Extract =

◇ ◇ ◇ ◇ ◇

Request body size limit? (http.MaxBytesReader / LimitReader)
Write timeout set? (WriteTimeout: 0 = infinite = slow-loris risk on streaming)
Max concurrent sessions / rate limiting?
Memory unbounded growth? (e.g., in-memory session map with no cap)
Scanner buffer caps? (bufio.Scanner default = 64KB; check for overrides)

7. Protocol & Transport

TLS in use? (Required if not loopback-only)
CORS headers present? (XSS pivot if browser-accessible)
WebSocket origin check?
Unix socket path: world-writable dir? (Use /run/<app>/ not /tmp/)
MCP: does the server expose dangerous tools (shell exec, fs write, permission bypass) without additional guard?

8. Supply Chain

Is the project using a pinned lockfile (go.sum, package-lock.json, Pipfile.lock)?
Are pre/post install scripts present in npm packages?
CI: does it pull @latest / HEAD deps?
Single maintainer? Abandoned project? (check last commit date, issue response time)

◇ ◇ ◇ ◇ ◇

(Dataset items)
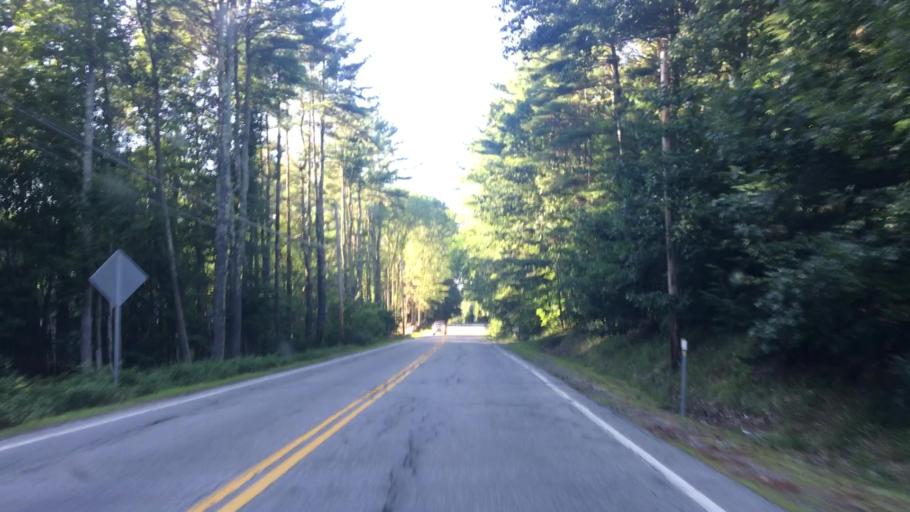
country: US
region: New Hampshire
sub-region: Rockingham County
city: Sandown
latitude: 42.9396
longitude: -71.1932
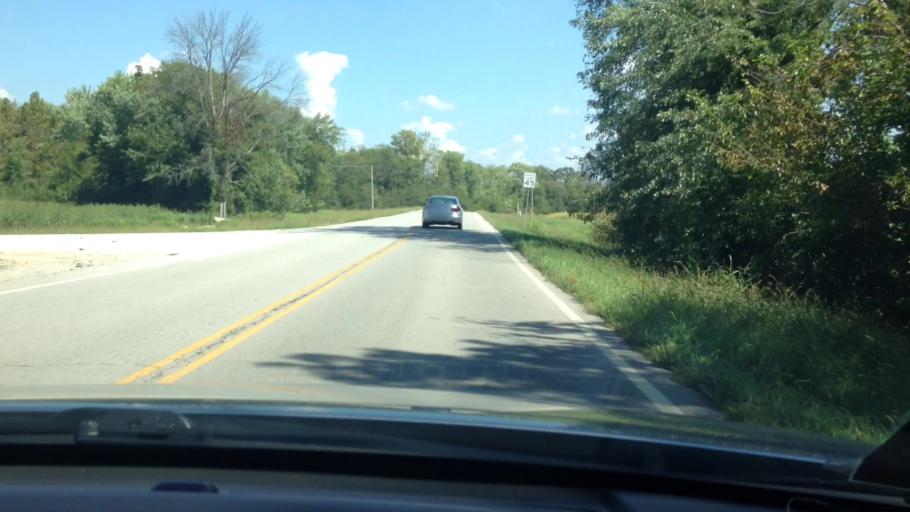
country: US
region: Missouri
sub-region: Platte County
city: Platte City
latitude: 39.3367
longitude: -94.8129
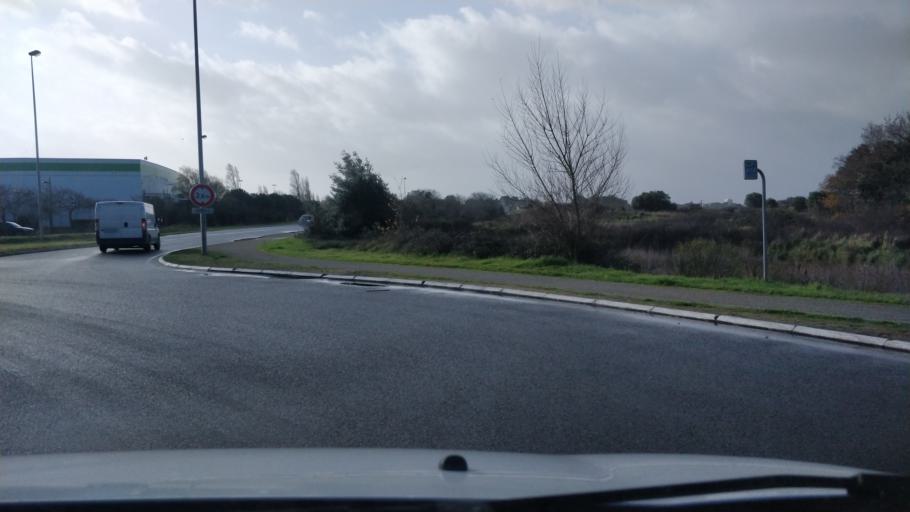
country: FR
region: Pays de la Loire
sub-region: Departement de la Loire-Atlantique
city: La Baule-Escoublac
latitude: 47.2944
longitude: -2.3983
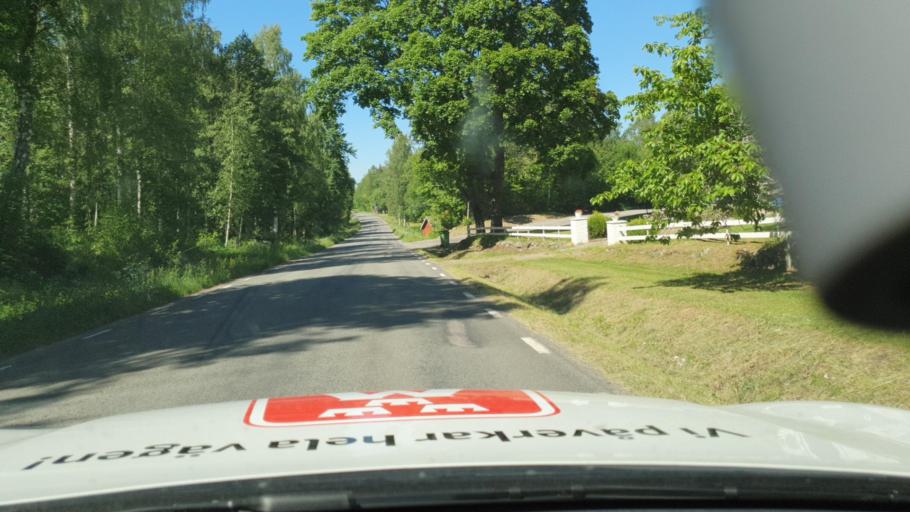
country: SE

◇ ◇ ◇ ◇ ◇

Short exercise A =
Answer these questions from the security checklist above:
(i) What is the default buffer size of bufio.Scanner?
(ii) Which directory does the checklist recommend for a Unix socket path instead of /tmp/?
(iii) In what case does the checklist say TLS is required?
Short exercise B = Pick up the security checklist after its final line and keep writing in the same style.

Task response A =
(i) 64KB
(ii) /run/<app>/
(iii) If the service is not loopback-only

Task response B =
Module path matches actual repo URL? (typosquatting)

9. Operational Security

Log output: does it log request bodies, tokens, or secrets?
Error messages: do they leak stack traces / internal paths to callers?
Health endpoint: does it expose internal state (session count, system info) without auth?
Crash behavior: does panic recovery exist? Does it expose stack traces?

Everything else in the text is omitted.